## Reading passage
◆ ◆ ◆ ◆ ◆ ◆ ◆
GASP: I really love Black Cascade, the production is really great, you can really tell it was recorded on analog equipment.
Aaron: Yeah, it was done using an old console tape machine and using old amps and that's how you get that sound.
GASP: Yeah, it sounds really good. I love analog equipment, I mean I still do a lot of my home recording on a TASCAM Portastudio cassette 4-Track recorder.
Aaron: I had one of those back in the day as well. They definitely have a sound to them, there's something to be said about that lo-fi approach to recording, it makes you work really hard to get the sound that you want.
GASP: How was it working with Randall Dunn? Have you worked with him before?
Aaron: Yeah, Randall recorded Two Hunters and he also recorded the EP we recently released Malevolent Grain, so this is our third outing with Randall and we have a really good working relationship going with him.
GASP: Yeah, he knows what you guys are after.
Aaron: Yeah, we can tell Randall, "we want this part to sound like an underwater ritual with a silver aura floating on a pedestal with a drug-fueled psychedelic drug mirror" and he'll say "alright" and he'll dial it in.
GASP: (laughs) Nice. With every release you seem to expand on that atmospheric vibe you have going on and it makes you really stand out among the whole Black Metal genre.
Aaron: Thanks, we really do try and push ourselves in the studio to use new techniques and to create new sounds we haven't used before and not fall into the same thing on every record. It's very important for us to expand on our sound.
◆ ◆ ◆ ◆ ◆ ◆ ◆
## Extracted data
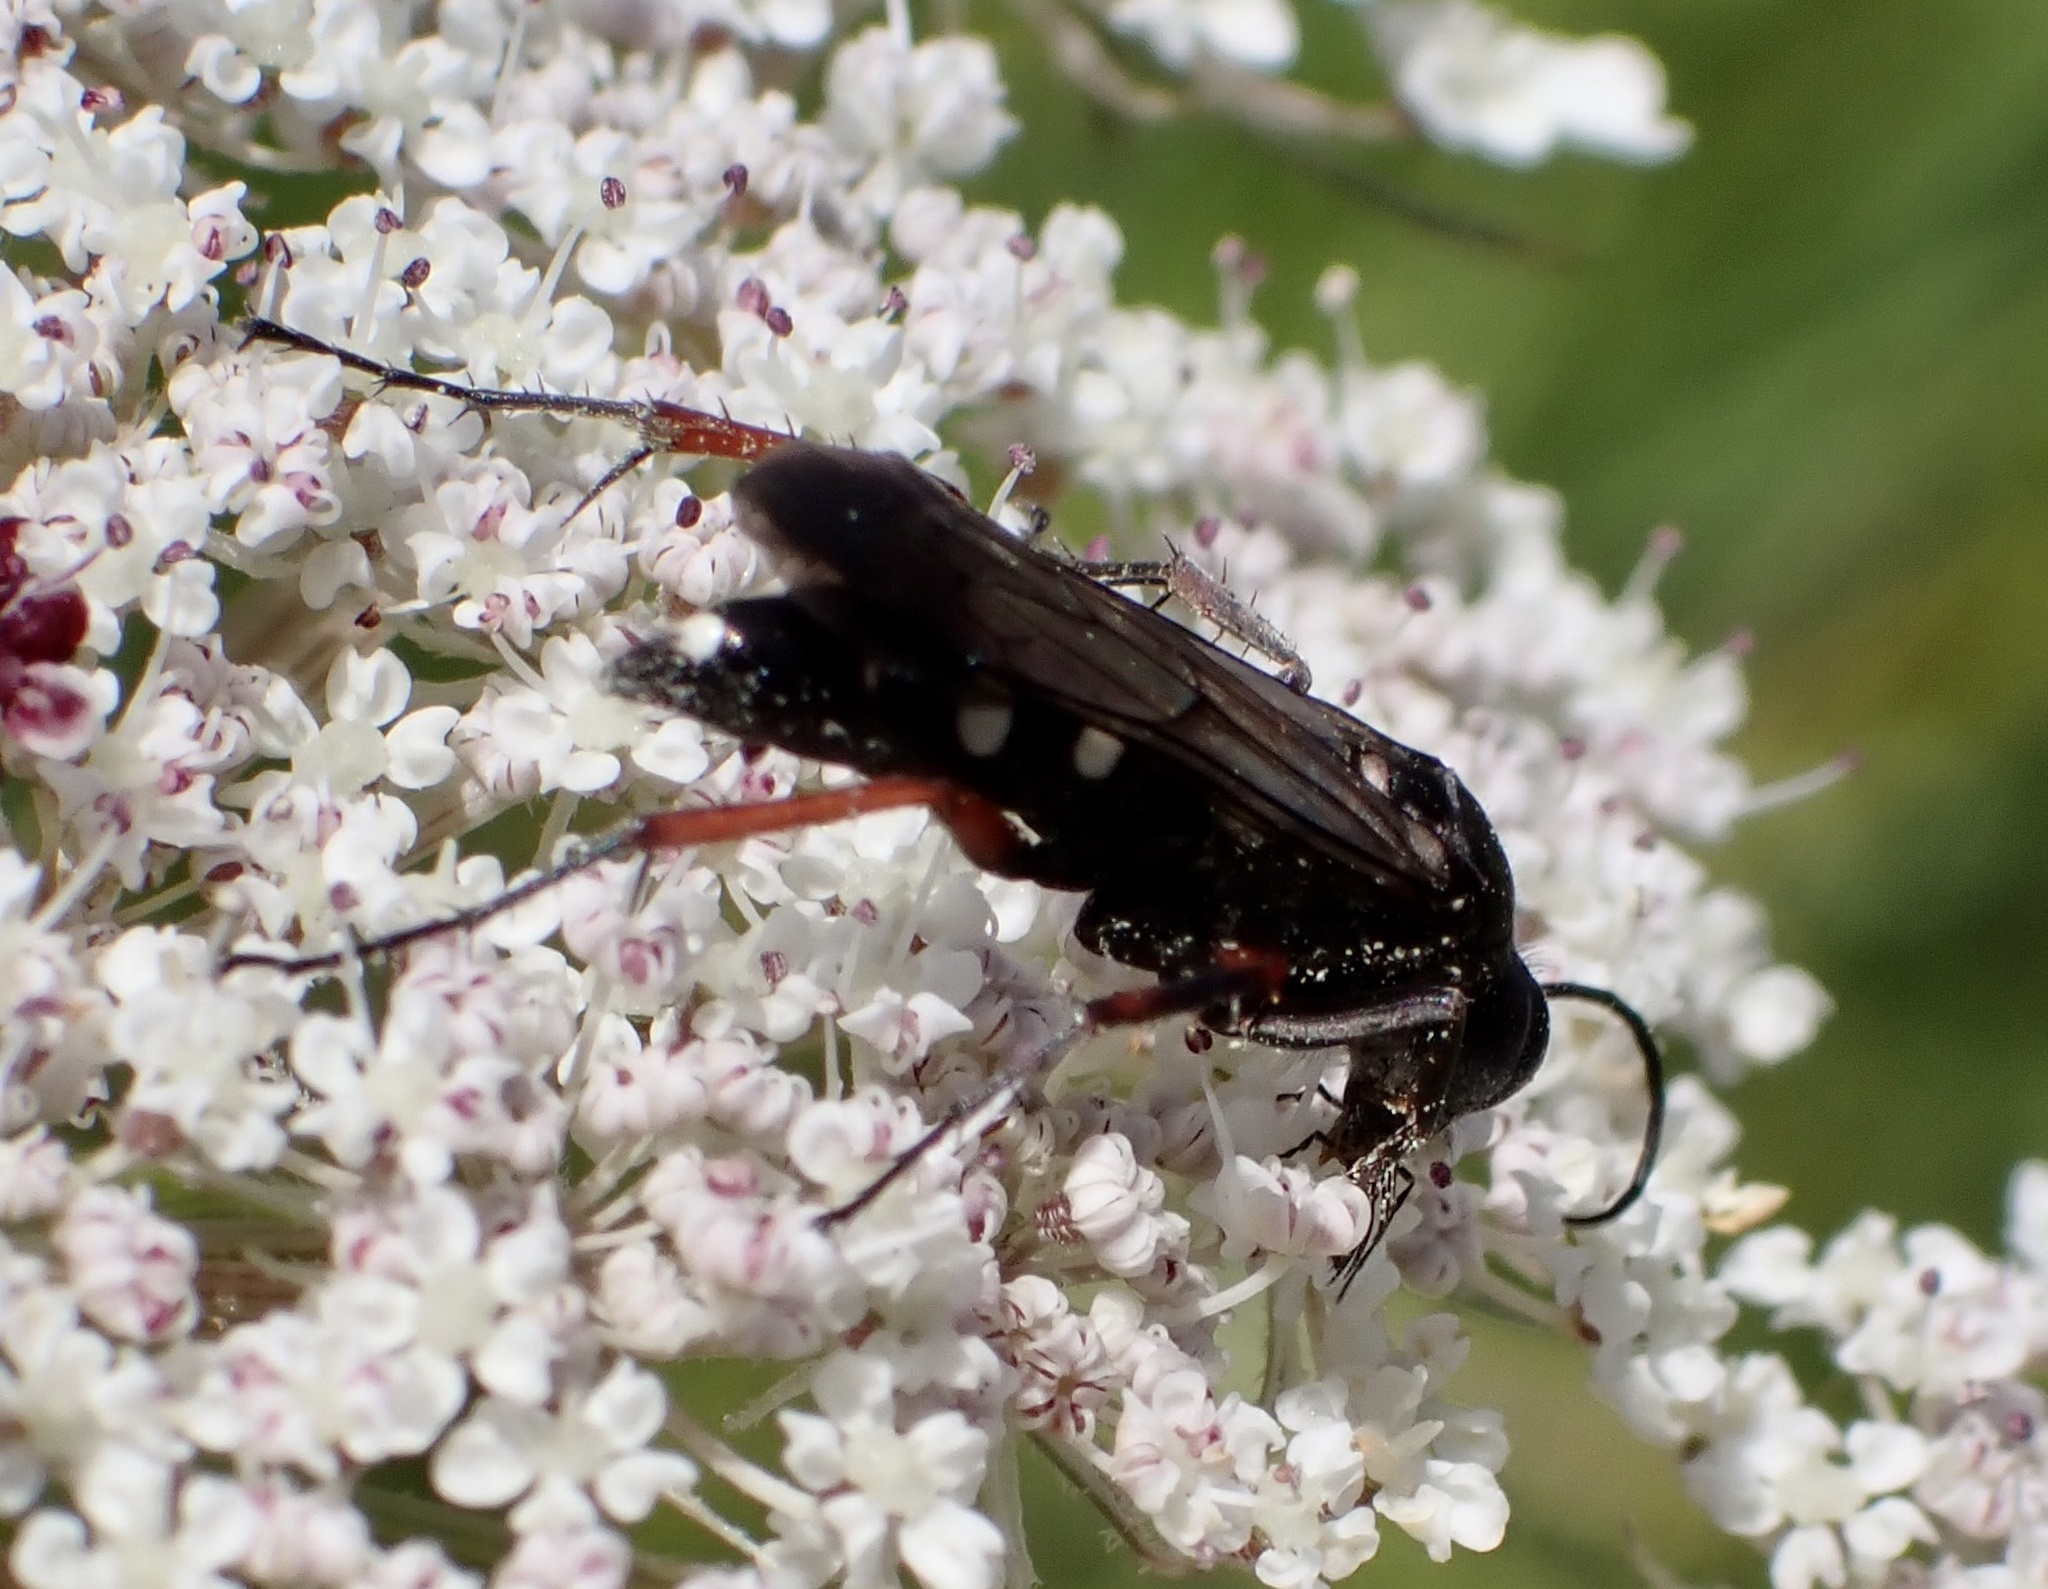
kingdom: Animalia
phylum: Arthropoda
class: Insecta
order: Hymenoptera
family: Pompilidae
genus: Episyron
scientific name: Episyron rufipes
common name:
◆ ◆ ◆ ◆ ◆ ◆ ◆
## Exercises to complete
**1.** Using the interview, decide whether each statement is true: (a) Black Cascade was recorded using an old console tape machine; (b) Black Cascade is the band's first record made with Randall Dunn; (c) GASP still does home recording on a cassette 4-Track recorder. Answer yes or no for each and quote the words from the interview that decide it.
**2.** Update part of the interview, replacing "old amps" with "vintage amps". Begin at the words "Aaron: Yeah, it" and stop after "guys are after.".

## Results of the tasks
**1.**
(a) Yes: "it was done using an old console tape machine and using old amps"
(b) No: "this is our third outing with Randall"
(c) Yes: "I still do a lot of my home recording on a TASCAM Portastudio cassette 4-Track recorder"

**2.**
Aaron: Yeah, it was done using an old console tape machine and using vintage amps and that's how you get that sound.
GASP: Yeah, it sounds really good. I love analog equipment, I mean I still do a lot of my home recording on a TASCAM Portastudio cassette 4-Track recorder.
Aaron: I had one of those back in the day as well. They definitely have a sound to them, there's something to be said about that lo-fi approach to recording, it makes you work really hard to get the sound that you want.
GASP: How was it working with Randall Dunn? Have you worked with him before?
Aaron: Yeah, Randall recorded Two Hunters and he also recorded the EP we recently released Malevolent Grain, so this is our third outing with Randall and we have a really good working relationship going with him.
GASP: Yeah, he knows what you guys are after.